**REQUIRED WORK**
In the data below, swap "WhatsApp" for "Telegram" and write out all the lines again with nothing else changed. Leave out the pictures.
***
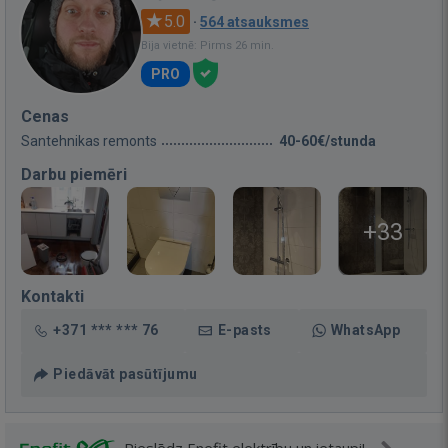
5.0
·
564 atsauksmes
Bija vietnē: Pirms 26 min.
PRO
Cenas
Santehnikas remonts
40-60€/stunda
Darbu piemēri
+33
Kontakti
+371 *** *** 76
E-pasts
WhatsApp
Piedāvāt pasūtījumu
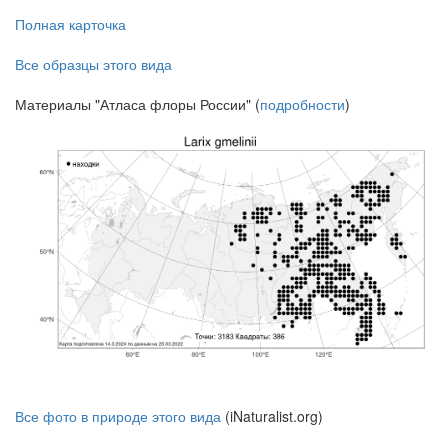
Полная карточка
Все образцы этого вида
Материалы "Атласа флоры России" (
подробности
)
Все фото в природе этого вида
(iNaturalist.org)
***
**WORKED SOLUTION**
5.0
·
564 atsauksmes
Bija vietnē: Pirms 26 min.
PRO
Cenas
Santehnikas remonts
40-60€/stunda
Darbu piemēri
+33
Kontakti
+371 *** *** 76
E-pasts
Telegram
Piedāvāt pasūtījumu
Полная карточка
Все образцы этого вида
Материалы "Атласа флоры России" (
подробности
)
Все фото в природе этого вида
(iNaturalist.org)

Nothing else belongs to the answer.